# Instagram



## lewjamben (Dec 4, 2007)

I thought it might be a good idea post our Instagram usernames here.

My Instagram username is the same as it is on here - lewjamben (https://www.instagram.com/lewjamben/)

For gorgeous watches, I recommend mentawatches



> *
> What is Instagram?
> *
> 
> Instagram is a fun and quirky way to share your life with friends through a series of pictures. Snap a photo with your mobile phone, then choose a filter to transform the image into a memory to keep around forever. We're building Instagram to allow you to experience moments in your friends' lives through pictures as they happen. We imagine a world more connected through photos.


----------



## Iceblue (Sep 4, 2013)

May as well mine is full of dogs a a couple of watches

https://www.instagram.com/andygriff123/


----------



## lewjamben (Dec 4, 2007)

Surely others on The Watch Forum have Instagram accounts. Anyone?


----------



## DJH584 (Apr 10, 2013)

Not me. I don't need it nor have time for it - or any of the other social media stuff for that matter.
The forums I belong to and participate in are more than enough.

David


----------



## Docta13 (Nov 18, 2012)

me neither, none of it


----------



## Rotundus (May 7, 2012)

pas de instagram, je ne tweet pas aussi - as the french prolly don't say.
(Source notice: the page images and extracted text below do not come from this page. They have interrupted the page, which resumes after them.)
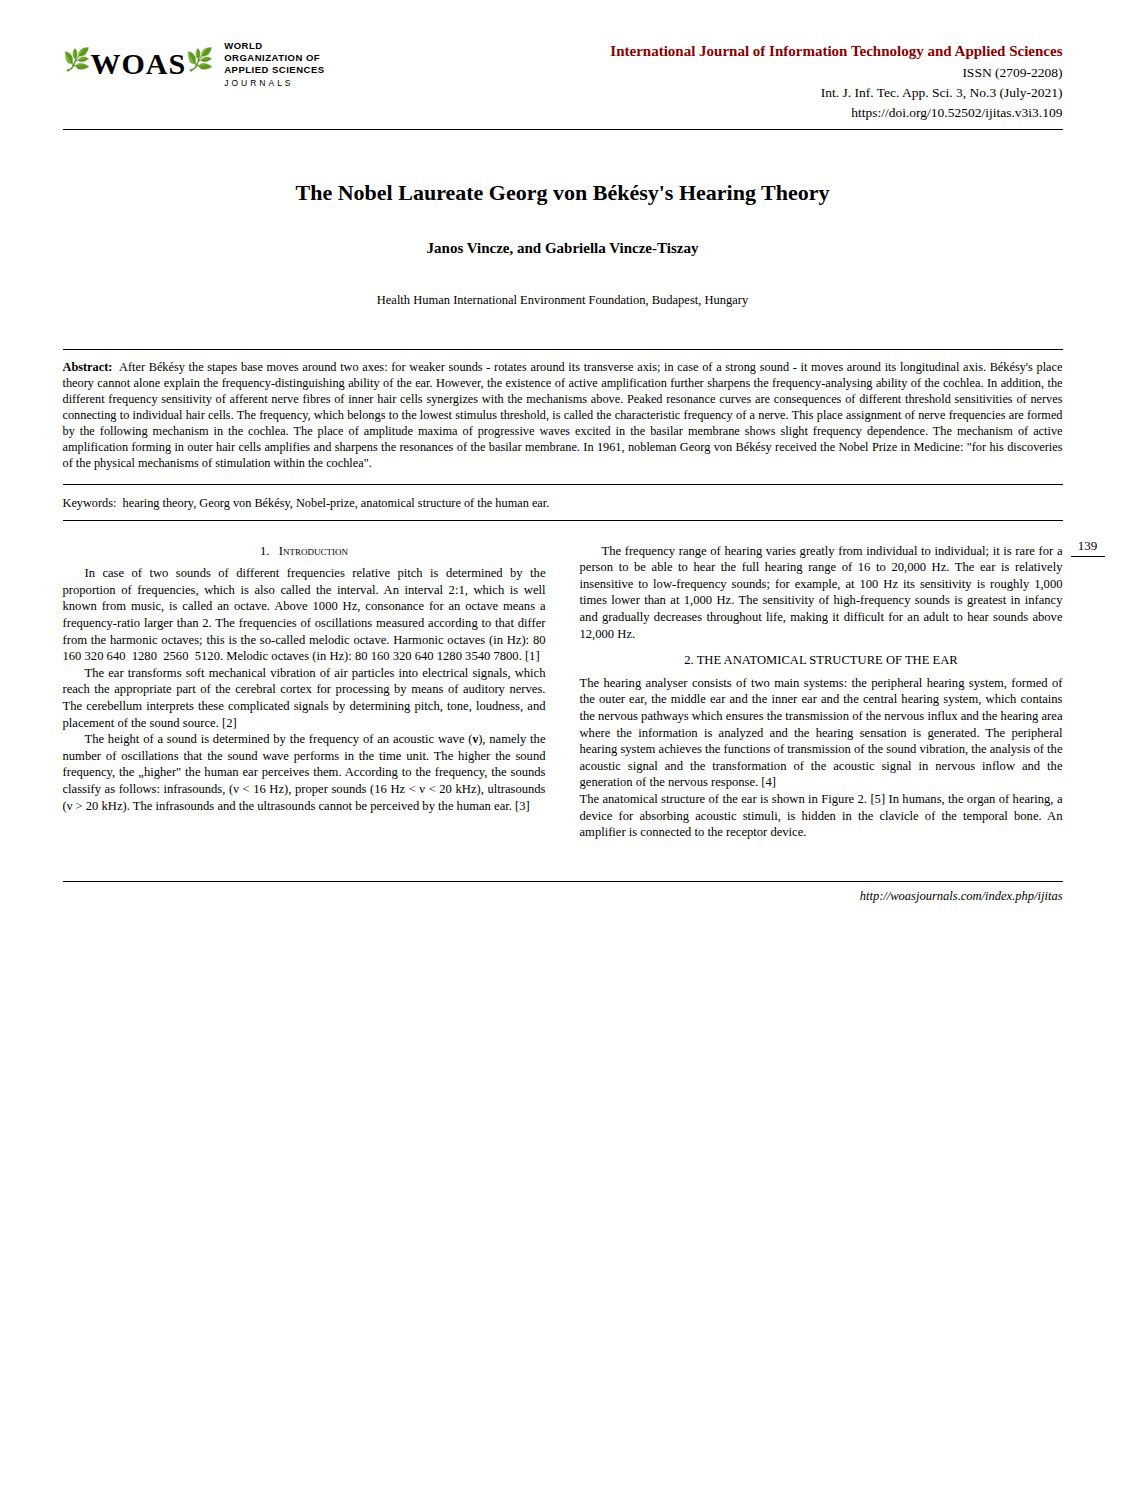🌿WOAS🌿
WORLD
ORGANIZATION OF
APPLIED SCIENCES
JOURNALS
International Journal of Information Technology and Applied Sciences
ISSN (2709-2208)
Int. J. Inf. Tec. App. Sci. 3, No.3 (July-2021)
https://doi.org/10.52502/ijitas.v3i3.109
The Nobel Laureate Georg von Békésy's Hearing Theory
Janos Vincze, and Gabriella Vincze-Tiszay
Health Human International Environment Foundation, Budapest, Hungary
Abstract: After Békésy the stapes base moves around two axes: for weaker sounds - rotates around its transverse axis; in case of a strong sound - it moves around its longitudinal axis. Békésy's place theory cannot alone explain the frequency-distinguishing ability of the ear. However, the existence of active amplification further sharpens the frequency-analysing ability of the cochlea. In addition, the different frequency sensitivity of afferent nerve fibres of inner hair cells synergizes with the mechanisms above. Peaked resonance curves are consequences of different threshold sensitivities of nerves connecting to individual hair cells. The frequency, which belongs to the lowest stimulus threshold, is called the characteristic frequency of a nerve. This place assignment of nerve frequencies are formed by the following mechanism in the cochlea. The place of amplitude maxima of progressive waves excited in the basilar membrane shows slight frequency dependence. The mechanism of active amplification forming in outer hair cells amplifies and sharpens the resonances of the basilar membrane. In 1961, nobleman Georg von Békésy received the Nobel Prize in Medicine: "for his discoveries of the physical mechanisms of stimulation within the cochlea".
Keywords: hearing theory, Georg von Békésy, Nobel-prize, anatomical structure of the human ear.
139
1. Introduction
In case of two sounds of different frequencies relative pitch is determined by the proportion of frequencies, which is also called the interval. An interval 2:1, which is well known from music, is called an octave. Above 1000 Hz, consonance for an octave means a frequency-ratio larger than 2. The frequencies of oscillations measured according to that differ from the harmonic octaves; this is the so-called melodic octave. Harmonic octaves (in Hz): 80 160 320 640 1280 2560 5120. Melodic octaves (in Hz): 80 160 320 640 1280 3540 7800. [1]
The ear transforms soft mechanical vibration of air particles into electrical signals, which reach the appropriate part of the cerebral cortex for processing by means of auditory nerves. The cerebellum interprets these complicated signals by determining pitch, tone, loudness, and placement of the sound source. [2]
The height of a sound is determined by the frequency of an acoustic wave (ν), namely the number of oscillations that the sound wave performs in the time unit. The higher the sound frequency, the „higher" the human ear perceives them. According to the frequency, the sounds classify as follows: infrasounds, (ν < 16 Hz), proper sounds (16 Hz < ν < 20 kHz), ultrasounds (ν > 20 kHz). The infrasounds and the ultrasounds cannot be perceived by the human ear. [3]
The frequency range of hearing varies greatly from individual to individual; it is rare for a person to be able to hear the full hearing range of 16 to 20,000 Hz. The ear is relatively insensitive to low-frequency sounds; for example, at 100 Hz its sensitivity is roughly 1,000 times lower than at 1,000 Hz. The sensitivity of high-frequency sounds is greatest in infancy and gradually decreases throughout life, making it difficult for an adult to hear sounds above 12,000 Hz.
2. The anatomical structure of the ear
The hearing analyser consists of two main systems: the peripheral hearing system, formed of the outer ear, the middle ear and the inner ear and the central hearing system, which contains the nervous pathways which ensures the transmission of the nervous influx and the hearing area where the information is analyzed and the hearing sensation is generated. The peripheral hearing system achieves the functions of transmission of the sound vibration, the analysis of the acoustic signal and the transformation of the acoustic signal in nervous inflow and the generation of the nervous response. [4]
The anatomical structure of the ear is shown in Figure 2. [5] In humans, the organ of hearing, a device for absorbing acoustic stimuli, is hidden in the clavicle of the temporal bone. An amplifier is connected to the receptor device.
http://woasjournals.com/index.php/ijitas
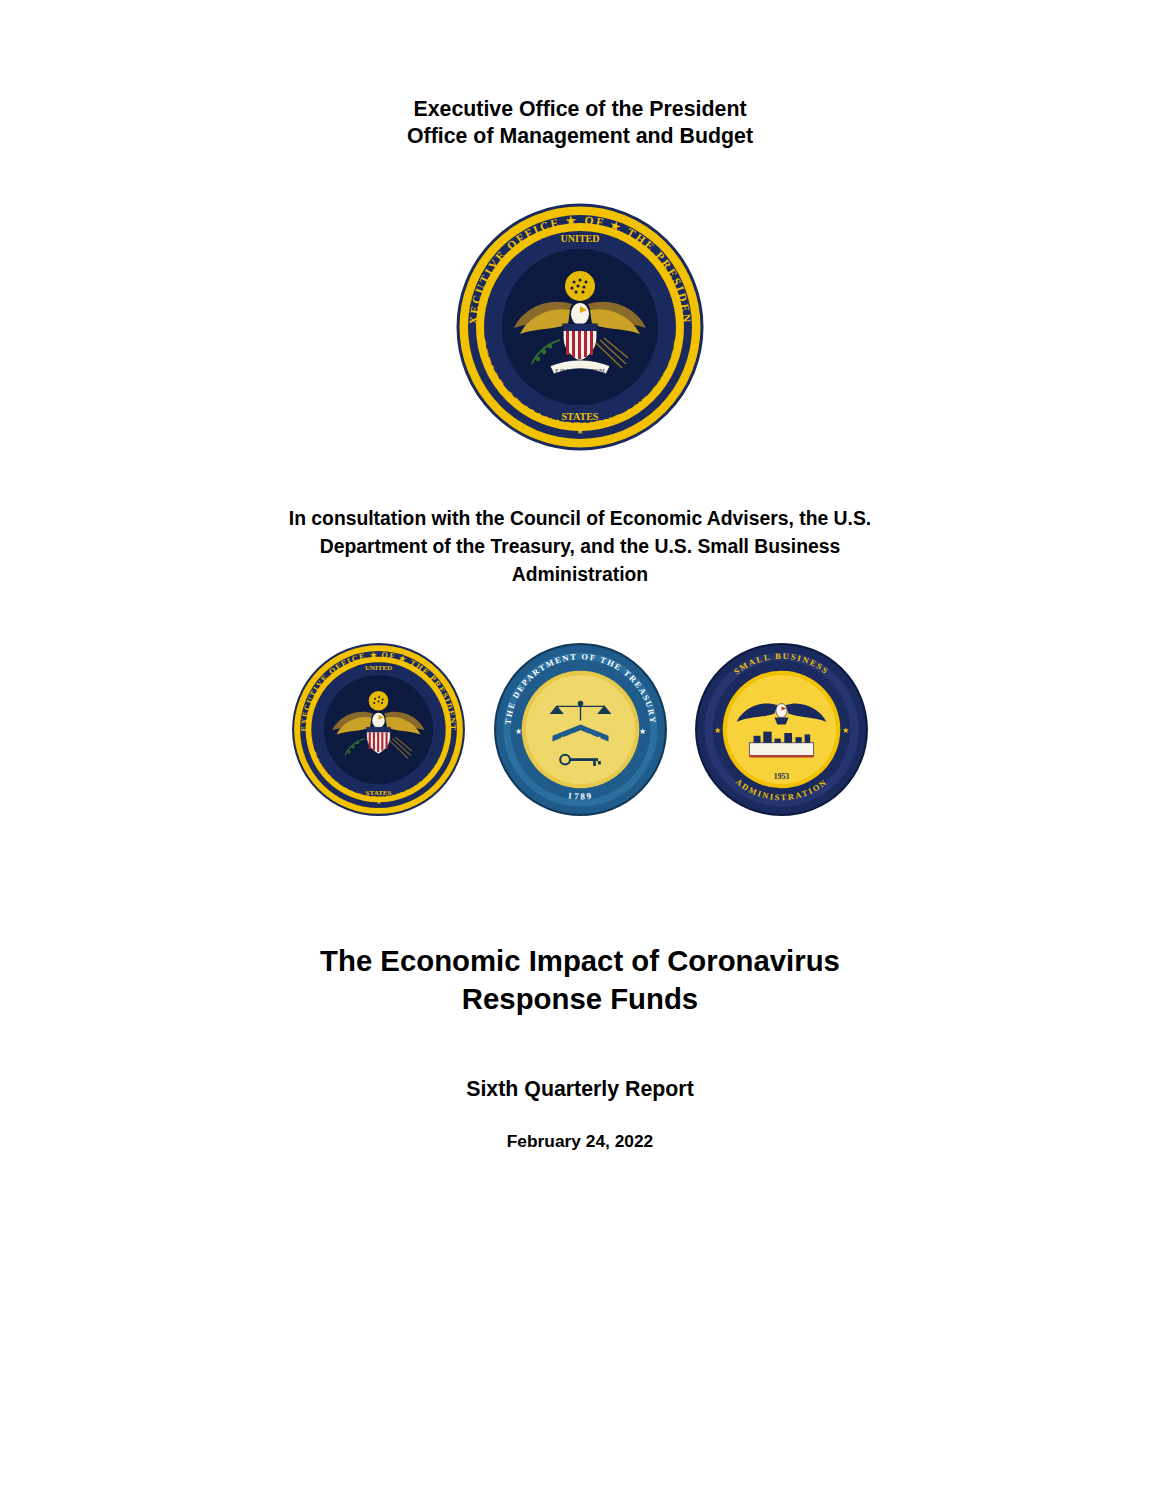Executive Office of the President
Office of Management and Budget
EXECUTIVE OFFICE ★ OF ★ THE PRESIDENT OFFICE OF MANAGEMENT AND BUDGET UNITED STATES E PLURIBUS UNUM ★ Seal of the Executive Office of the President — Office of Management and Budget
In consultation with the Council of Economic Advisers, the U.S. Department of the Treasury, and the U.S. Small Business Administration
EXECUTIVE OFFICE ★ OF ★ THE PRESIDENT COUNCIL OF ECONOMIC ADVISERS UNITED STATES ★ THE DEPARTMENT OF THE TREASURY 1789 ★ ★ ★ ★ ★ ★ ★ SMALL BUSINESS ADMINISTRATION 1953 ★ ★
Seals of the Council of Economic Advisers, the U.S. Department of the Treasury, and the U.S. Small Business Administration
The Economic Impact of Coronavirus Response Funds
Sixth Quarterly Report
February 24, 2022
only got facebook, which i find more useful as many of my family and workmates have it too. dont post much, certainly non of that kittens and puppies crap, but use the messaging app quite a bit for below the radar work comms etc . also have most of the nieghbours in a group for local stuff.

for a few of the younger ones in my life i have whatsapp, as much of todays yoof dont use facebook - or at least have one account on which they have family members and another separate account for friends and real life.


----------